Le CFL a émis un avis défavorable sur les trois projets de décrets assouplissant les normes comptables des collectivités. Il a redouté qu'au motif de donner un peu d'air aux finances locales, on n'aboutisse à une régression de la fiabilité des comptes locaux. L'instance a en revanche accordé un avis favorable aux autres projets de décrets et au projet d'ordonnance.
Comme il en a coutume en cette période de l'année, le CFL a procédé à la répartition de la dotation spéciale instituteurs (DSI), qui compense les charges résultant pour les communes du droit au logement des instituteurs. Pour 2015, la dotation totale s'élève à 18,6 millions d'euros et concerne les 6.114 instituteurs recensés en 2014. Le montant unitaire servant de référence à la répartition dans chaque département a été fixé à 2.808 euros. Il est identique à celui de l'an dernier.

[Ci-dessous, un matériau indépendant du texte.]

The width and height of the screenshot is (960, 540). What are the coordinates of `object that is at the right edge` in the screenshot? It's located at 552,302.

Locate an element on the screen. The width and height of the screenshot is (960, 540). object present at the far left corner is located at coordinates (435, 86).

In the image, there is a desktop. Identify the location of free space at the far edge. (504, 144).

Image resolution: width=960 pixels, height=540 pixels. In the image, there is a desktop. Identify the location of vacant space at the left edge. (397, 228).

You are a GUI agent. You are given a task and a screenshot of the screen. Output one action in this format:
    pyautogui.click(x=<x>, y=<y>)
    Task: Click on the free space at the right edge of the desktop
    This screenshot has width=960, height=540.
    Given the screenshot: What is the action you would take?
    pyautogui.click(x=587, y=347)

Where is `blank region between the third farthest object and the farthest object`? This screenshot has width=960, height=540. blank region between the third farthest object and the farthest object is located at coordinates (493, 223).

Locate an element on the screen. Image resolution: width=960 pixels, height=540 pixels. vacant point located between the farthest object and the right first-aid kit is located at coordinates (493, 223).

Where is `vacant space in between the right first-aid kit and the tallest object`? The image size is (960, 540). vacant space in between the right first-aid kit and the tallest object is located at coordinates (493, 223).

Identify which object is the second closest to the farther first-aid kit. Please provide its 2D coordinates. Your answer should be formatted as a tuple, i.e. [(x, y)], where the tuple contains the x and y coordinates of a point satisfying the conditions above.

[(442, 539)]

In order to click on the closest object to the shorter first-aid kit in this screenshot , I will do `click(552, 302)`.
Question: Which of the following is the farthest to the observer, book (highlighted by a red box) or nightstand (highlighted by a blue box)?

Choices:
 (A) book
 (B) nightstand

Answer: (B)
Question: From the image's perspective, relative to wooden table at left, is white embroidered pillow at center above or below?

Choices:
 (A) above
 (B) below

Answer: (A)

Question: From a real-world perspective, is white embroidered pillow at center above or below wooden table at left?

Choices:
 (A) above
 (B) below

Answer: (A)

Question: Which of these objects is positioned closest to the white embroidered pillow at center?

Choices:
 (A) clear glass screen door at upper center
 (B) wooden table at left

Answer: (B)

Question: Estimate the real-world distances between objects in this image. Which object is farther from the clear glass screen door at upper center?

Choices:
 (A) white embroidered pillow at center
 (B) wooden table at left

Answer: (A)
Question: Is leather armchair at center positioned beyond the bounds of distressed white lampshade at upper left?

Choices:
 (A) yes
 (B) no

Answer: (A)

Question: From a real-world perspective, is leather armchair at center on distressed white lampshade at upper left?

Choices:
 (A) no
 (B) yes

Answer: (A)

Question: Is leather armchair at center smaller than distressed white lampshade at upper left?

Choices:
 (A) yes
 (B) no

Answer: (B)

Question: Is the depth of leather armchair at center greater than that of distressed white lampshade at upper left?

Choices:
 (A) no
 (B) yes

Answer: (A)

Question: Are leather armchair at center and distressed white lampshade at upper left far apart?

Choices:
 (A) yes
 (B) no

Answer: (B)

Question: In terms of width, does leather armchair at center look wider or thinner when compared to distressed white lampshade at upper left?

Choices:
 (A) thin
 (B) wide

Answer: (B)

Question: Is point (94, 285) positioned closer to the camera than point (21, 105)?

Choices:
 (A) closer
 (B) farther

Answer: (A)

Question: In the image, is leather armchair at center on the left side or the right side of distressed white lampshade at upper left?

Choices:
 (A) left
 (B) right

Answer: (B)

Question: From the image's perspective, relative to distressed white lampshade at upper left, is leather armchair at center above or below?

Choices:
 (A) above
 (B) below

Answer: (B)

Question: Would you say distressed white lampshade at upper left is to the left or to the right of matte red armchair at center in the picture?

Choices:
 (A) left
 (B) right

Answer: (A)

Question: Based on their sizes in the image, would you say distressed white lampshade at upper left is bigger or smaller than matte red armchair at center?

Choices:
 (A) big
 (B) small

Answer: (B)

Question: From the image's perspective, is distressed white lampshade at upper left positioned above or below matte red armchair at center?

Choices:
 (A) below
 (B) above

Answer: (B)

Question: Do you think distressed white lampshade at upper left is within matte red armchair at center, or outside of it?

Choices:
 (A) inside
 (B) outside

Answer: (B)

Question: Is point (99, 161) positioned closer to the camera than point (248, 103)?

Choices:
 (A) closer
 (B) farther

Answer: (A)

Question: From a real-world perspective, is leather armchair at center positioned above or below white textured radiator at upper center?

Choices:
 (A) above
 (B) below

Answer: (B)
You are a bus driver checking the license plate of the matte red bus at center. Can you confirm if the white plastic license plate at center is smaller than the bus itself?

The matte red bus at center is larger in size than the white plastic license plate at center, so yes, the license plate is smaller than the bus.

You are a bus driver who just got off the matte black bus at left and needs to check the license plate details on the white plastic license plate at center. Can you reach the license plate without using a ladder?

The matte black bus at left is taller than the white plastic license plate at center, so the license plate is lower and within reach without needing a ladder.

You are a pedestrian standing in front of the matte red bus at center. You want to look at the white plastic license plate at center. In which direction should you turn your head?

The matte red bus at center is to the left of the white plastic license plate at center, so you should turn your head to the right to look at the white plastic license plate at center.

Le CFL a aussi approuvé la répartition pour 2015 des 64 millions d'euros attribués annuellement aux départements sur le produit des amendes de police relevées par les radars automatiques. En sachant que les départements, les régions d'outre-mer et la collectivité territoriale de Corse perçoivent des montants qui varient suivant la longueur de la voirie dont ils sont propriétaires et d'une "valeur de point" (166,92 euros en 2015, soit quasiment le même montant que pour les deux années précédentes). Les bénéficiaires devront utiliser cette ressource en vue de financer l'amélioration de la sécurité du réseau routier départemental.